| Text to read |
Cloud Testing Checklist
This document provides a structured checklist for validating shardyfusion against real cloud infrastructure. All tests below are manual — they are not part of the automated CI pipeline.
AWS S3 + Spark (EMR)
Prerequisites
- AWS account with EMR and S3 permissions
- S3 bucket provisioned (e.g.
s3://my-org-shardyfusion-test/)
- EMR cluster with Spark 3.5 or 4.x, Python 3.11-3.13, Java 17
Write Test
# On EMR master node
pip install shardyfusion[writer-spark]
from shardyfusion import WriteConfig, ValueSpec
from shardyfusion.writer.spark import write_sharded
config = WriteConfig(num_dbs=8, s3_prefix="s3://my-org-shardyfusion-test/spark-test")
result = write_sharded(df, config, key_col="id", value_spec=ValueSpec.binary_col("payload"))
# Verify
assert result.stats.rows_written > 0
assert len(result.winners) == 8
print(f"Manifest: {result.manifest_ref}")
- [ ]
num_dbs=8 completes successfully
- [ ]
num_dbs=64 completes successfully
- [ ]
num_dbs=256 completes successfully
- [ ] Manifest JSON is valid and readable
Read Test
from shardyfusion import ShardedReader
reader = ShardedReader(
s3_prefix="s3://my-org-shardyfusion-test/spark-test",
local_root="/tmp/reader-test",
)
value = reader.get(42)
batch = reader.multi_get([1, 2, 3, 42, 100])
info = reader.snapshot_info()
print(info)
reader.close()
- [ ]
get() returns correct values
- [ ]
multi_get() returns all expected keys
- [ ]
snapshot_info() shows correct metadata
- [ ] Reader works from a separate machine (not the EMR cluster)
Cross-Writer Test
- [ ] Write with Spark, read with Python reader on a different host
- [ ] Routing produces identical shard assignments
AWS S3 + Dask
Prerequisites
- Python 3.11-3.13 environment with
pip install "shardyfusion[writer-dask]"
- Use
pip install "shardyfusion[writer-dask-sqlite]" to exercise the SQLite backend instead
- S3 credentials configured via env vars or
~/.aws/credentials
Test
import dask.dataframe as dd
from shardyfusion import WriteConfig, ValueSpec
from shardyfusion.writer.dask import write_sharded
ddf = dd.from_pandas(pdf, npartitions=4)
config = WriteConfig(num_dbs=8, s3_prefix="s3://my-org-shardyfusion-test/dask-test")
result = write_sharded(ddf, config, key_col="id", value_spec=ValueSpec.binary_col("payload"))
- [ ] Hash sharding completes
- [ ] CEL sharding completes (with
ShardingSpec(strategy=ShardingStrategy.CEL, ...))
- [ ] Rate limiting verified (
max_writes_per_second=1000)

| Information shown |
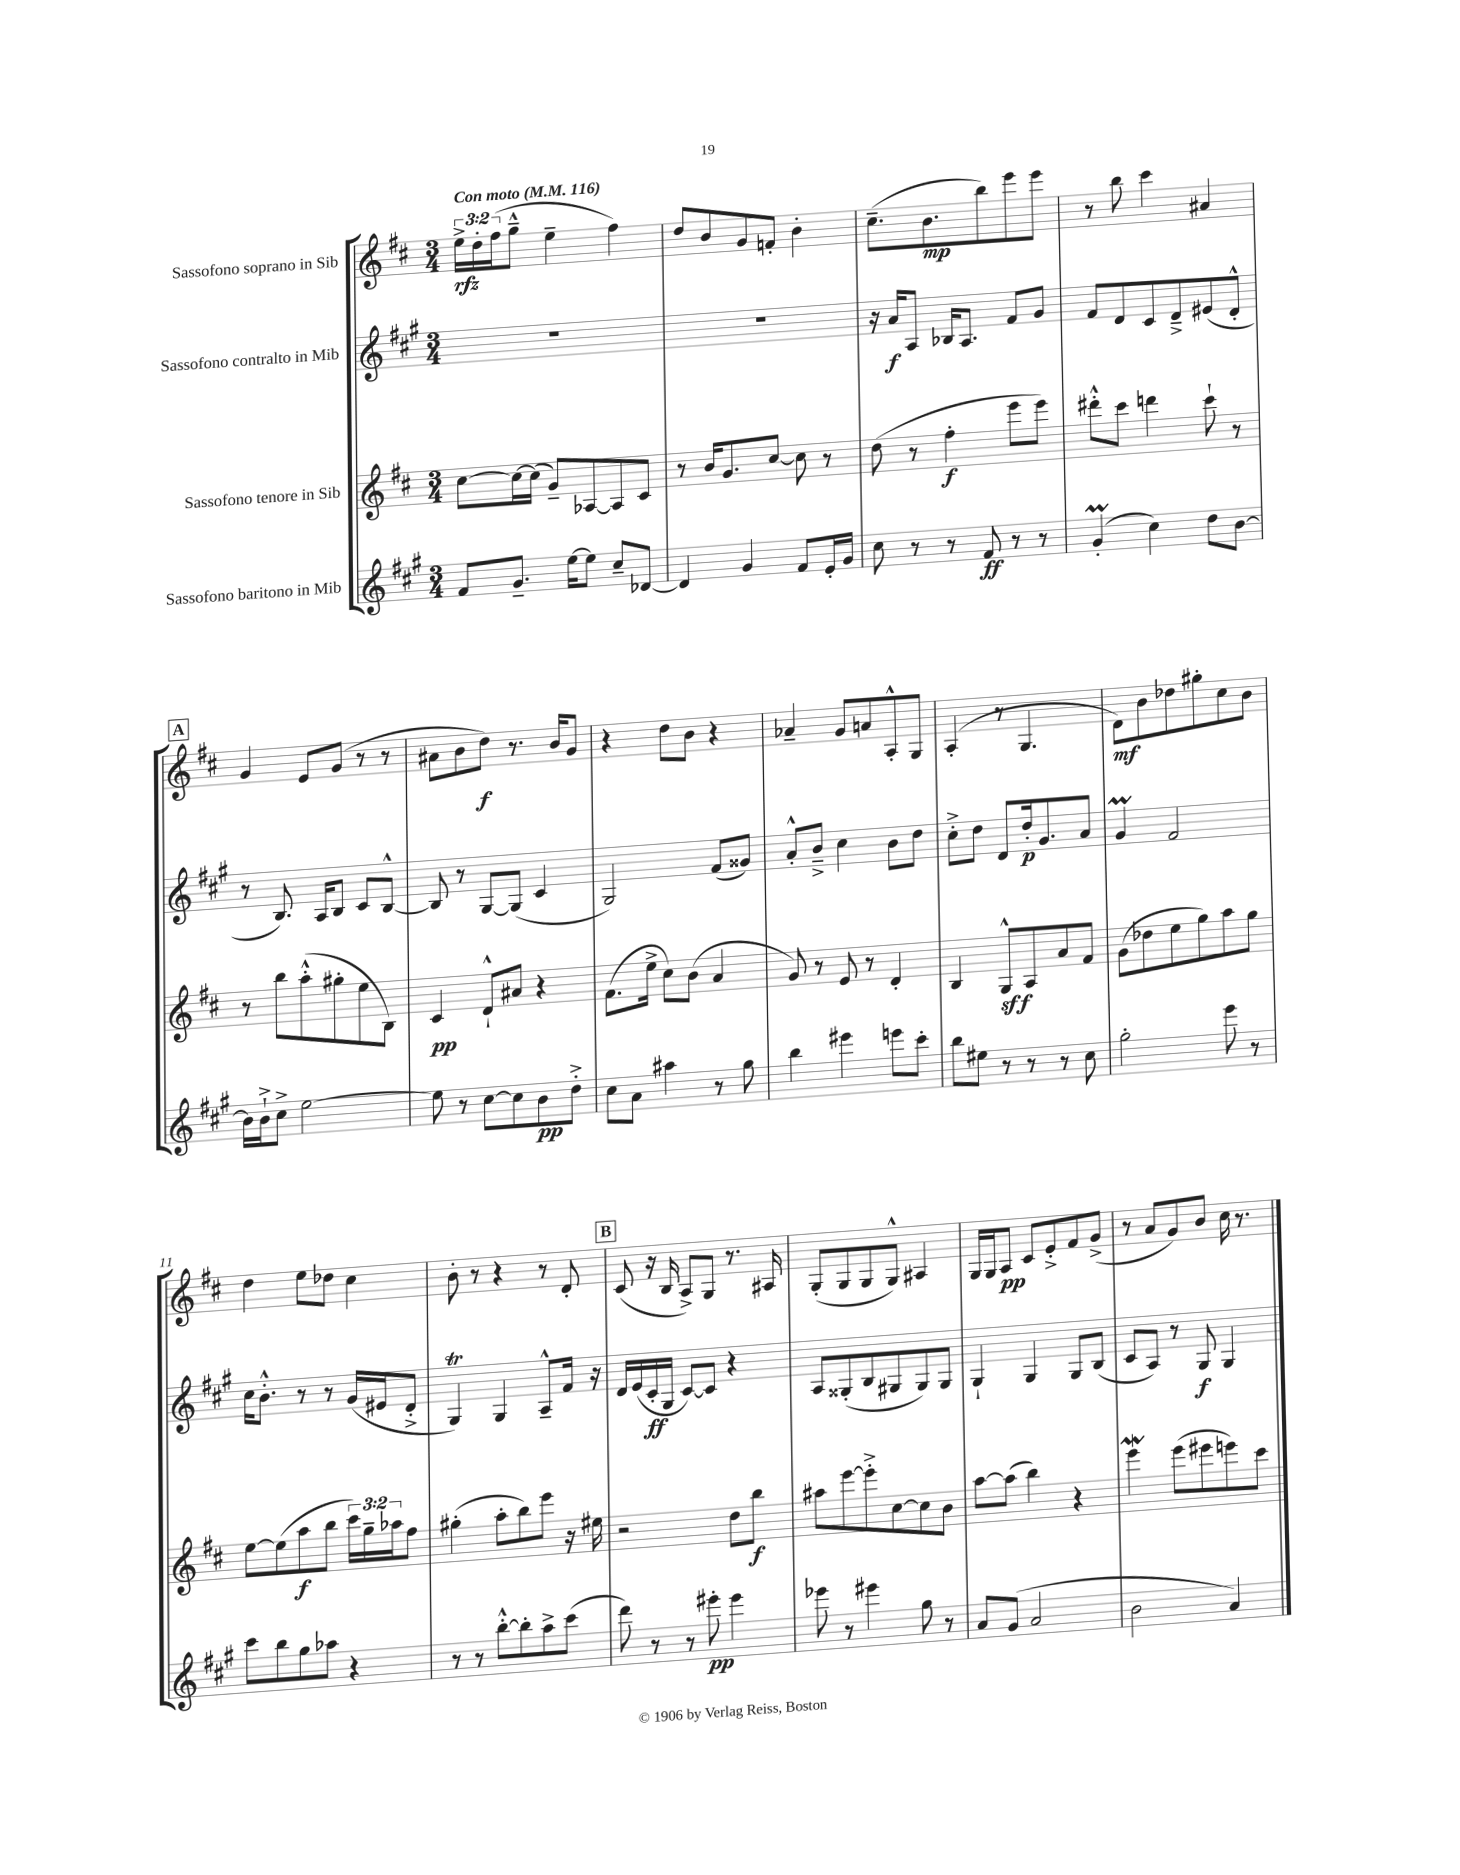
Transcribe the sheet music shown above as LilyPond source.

| Objective A |
Can you reproduce everything from "batch = reader.multi_get([1, 2, 3, 42, 100])" down to "the EMR cluster)" in the cloud testing checklist, swapping "multi_get" for "batch_get"?
| Objective B |
Which Java version does the cloud testing checklist call for on the EMR cluster?
| Objective C |
Could you carry the cloud testing checklist forward with what would come after its final item?

| Response A |
batch = reader.batch_get([1, 2, 3, 42, 100])
info = reader.snapshot_info()
print(info)
reader.close()
- [ ]
get() returns correct values
- [ ]
batch_get() returns all expected keys
- [ ]
snapshot_info() shows correct metadata
- [ ] Reader works from a separate machine (not the EMR cluster)

| Response B |
Java 17.

| Response C |
- [ ] Read test with
ShardedReader passes
AWS S3 + Ray
Prerequisites
- Python 3.11-3.13 environment with
pip install shardyfusion[writer-ray]
- Ray cluster or local mode
Test
import ray
from shardyfusion import WriteConfig, ValueSpec
from shardyfusion.writer.ray import write_sharded
ds = ray.data.from_items([{"id": i, "payload": b"data"} for i in range(10000)])
config = WriteConfig(num_dbs=8, s3_prefix="s3://my-org-shardyfusion-test/ray-test")
result = write_sharded(ds, config, key_col="id", value_spec=ValueSpec.binary_col("payload"))
- [ ] Hash sharding completes
- [ ] Range sharding completes
- [ ]
shuffle_strategy restored after write (check DataContext.shuffle_strategy)
- [ ] Read test with
ShardedReader passes
AWS S3 + Python Writer
Test
from shardyfusion import WriteConfig
from shardyfusion.writer.python import write_sharded
records = [{"id": i, "payload": f"value-{i}".encode()} for i in range(10000)]
config = WriteConfig(num_dbs=4, s3_prefix="s3://my-org-shardyfusion-test/python-test")
# Single-process
result = write_sharded(records, config, key_fn=lambda r: r["id"], value_fn=lambda r: r["payload"])
# Multi-process
result = write_sharded(records, config, key_fn=lambda r: r["id"], value_fn=lambda r: r["payload"], parallel=True)
- [ ] Single-process mode completes
- [ ] Parallel mode completes
- [ ] Rate limiting verified
- [ ] Read test passes
GCS with S3-Compatible API
Prerequisites
- GCS bucket with interoperability access keys
- HMAC keys generated in GCS console
Configuration
from shardyfusion.credentials import StaticCredentialProvider
from shardyfusion.type_defs import S3ConnectionOptions
credential_provider = StaticCredentialProvider(
access_key_id="GOOG...",
secret_access_key="...",
)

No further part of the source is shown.